Topic 8: Binary Variables Flashcards
Will having a binary dependent variable affect the error term’s distribution?
No, but it does affect the interpretation of the coefficients.
If your model has a binary explanatory variable which is equal to zero, what is the dependent variable equal to?
All the other explanatory variables, except for the one that is 0 (and it’s coefficient).
How do you get the difference in the expected value of yi for an model with a binary that is equal to 0 and a model with a binary equal to 1?
Remove any variables and their coefficients who’s binary variable is equal to 0, then subtract from the model where the binary is equal to 1. What remains is the difference in the expected value of yi.
How do you interpret the coefficient of an explanatory variable when the dependent variable is binary?
For a one unit increase in the explanatory variable, the probability of the dependent variable increases/decreases by the estimated coefficient amount.
How do you evaluate for the change in the dependent variable with respect to a single explanatory variable when other forms are included in the model (like exper and expersq)?
Take the derivative WRT the explanatory variable. If your model did include a squared version of that variable, there should be a non-squared version left in the derivative. Example: wage = .5 + 0.2educ + 0.3educ^2, the change in wage WRT educ is “0.2 + 0.9educ”
What is a potential problem with using cardinal variables?
Cardinal variables force the difference between each unit to be the same amount, which may or may not be an accurate representation of the rate of change.
What is a potential problem with using ordinal variables?
Having several binary ordinal variables can become unwieldy in a regression model with other control variables.
A regression of y on a constant with no explanatory variables will have an R-Squared value of?
Zero. R-Squared is a measure of how much of the dependent variable is explained by the independent.
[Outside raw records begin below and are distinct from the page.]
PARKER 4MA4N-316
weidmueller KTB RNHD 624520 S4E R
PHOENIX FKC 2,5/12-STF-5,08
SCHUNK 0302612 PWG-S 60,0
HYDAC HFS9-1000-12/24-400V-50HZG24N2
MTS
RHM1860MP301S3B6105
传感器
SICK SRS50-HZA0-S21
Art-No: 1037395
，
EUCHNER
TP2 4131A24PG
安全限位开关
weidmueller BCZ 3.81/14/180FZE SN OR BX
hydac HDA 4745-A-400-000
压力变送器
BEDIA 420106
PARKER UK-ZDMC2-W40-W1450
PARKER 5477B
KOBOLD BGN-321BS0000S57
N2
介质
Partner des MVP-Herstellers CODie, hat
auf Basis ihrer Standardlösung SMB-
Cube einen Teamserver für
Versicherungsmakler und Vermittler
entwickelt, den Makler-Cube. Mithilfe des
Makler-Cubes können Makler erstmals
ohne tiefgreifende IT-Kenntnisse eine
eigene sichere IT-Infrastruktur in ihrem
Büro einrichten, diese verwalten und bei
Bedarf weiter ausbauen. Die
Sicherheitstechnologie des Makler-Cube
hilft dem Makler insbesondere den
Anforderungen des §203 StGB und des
Since there are no independent variables, there is zero explanation.
What is an interaction term?
An independent variable in a regression that is the product of two explanatory variables.
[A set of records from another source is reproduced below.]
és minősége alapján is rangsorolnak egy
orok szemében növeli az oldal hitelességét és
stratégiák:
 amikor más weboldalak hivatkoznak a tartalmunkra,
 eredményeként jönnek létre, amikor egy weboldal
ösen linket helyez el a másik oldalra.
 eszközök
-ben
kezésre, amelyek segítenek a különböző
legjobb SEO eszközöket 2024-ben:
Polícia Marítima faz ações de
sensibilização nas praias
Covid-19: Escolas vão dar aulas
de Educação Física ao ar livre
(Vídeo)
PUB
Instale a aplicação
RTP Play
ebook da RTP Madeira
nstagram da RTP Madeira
Why would one want to use an interaction term between two binary variables?
To see the relationship between various combinations of binary variables. Be careful, this will change the interpretation of the other variables.
How would you interpret the affect of a squared term coefficient on the dependent variable?
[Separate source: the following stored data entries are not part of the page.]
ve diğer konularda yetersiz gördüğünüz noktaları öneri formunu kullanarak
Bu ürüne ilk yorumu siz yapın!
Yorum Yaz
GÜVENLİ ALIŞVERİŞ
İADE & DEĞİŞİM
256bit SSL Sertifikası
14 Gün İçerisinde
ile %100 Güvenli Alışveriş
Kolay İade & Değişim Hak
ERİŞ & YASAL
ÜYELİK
If the squared term coefficient is positive, there are increasing marginal returns; if negative, there are diminishing marginal returns.
When testing the significance of a term which has a square in the regression, what is the null hypothesis?
The null hypothesis is that either one or the other term is not equal to 0.
How would you test in Stata the statistical significance of a term in a regression that includes that term’s square?
In Stata, run the regression then run “test var varsq” for the term of interest.
After running an F test on a term and it’s square, how would one analysis the outcome?
A small p value indicates statistical significance, rejecting the null hypothesis that either is equal to zero. A large p value indicates no statistical significance, failing to reject the alternative hypothesis that both are equal to 0.
How would one determine which of a set of binary terms would have the largest effect on the dependent variable of a regression?
Include all binary variables in the regression except for one which will serve as the base group, as well as other controlling variables. If the other two binary term coefficients are negative, the base group is the highest, if any are positive, the highest positive number has the largest effect.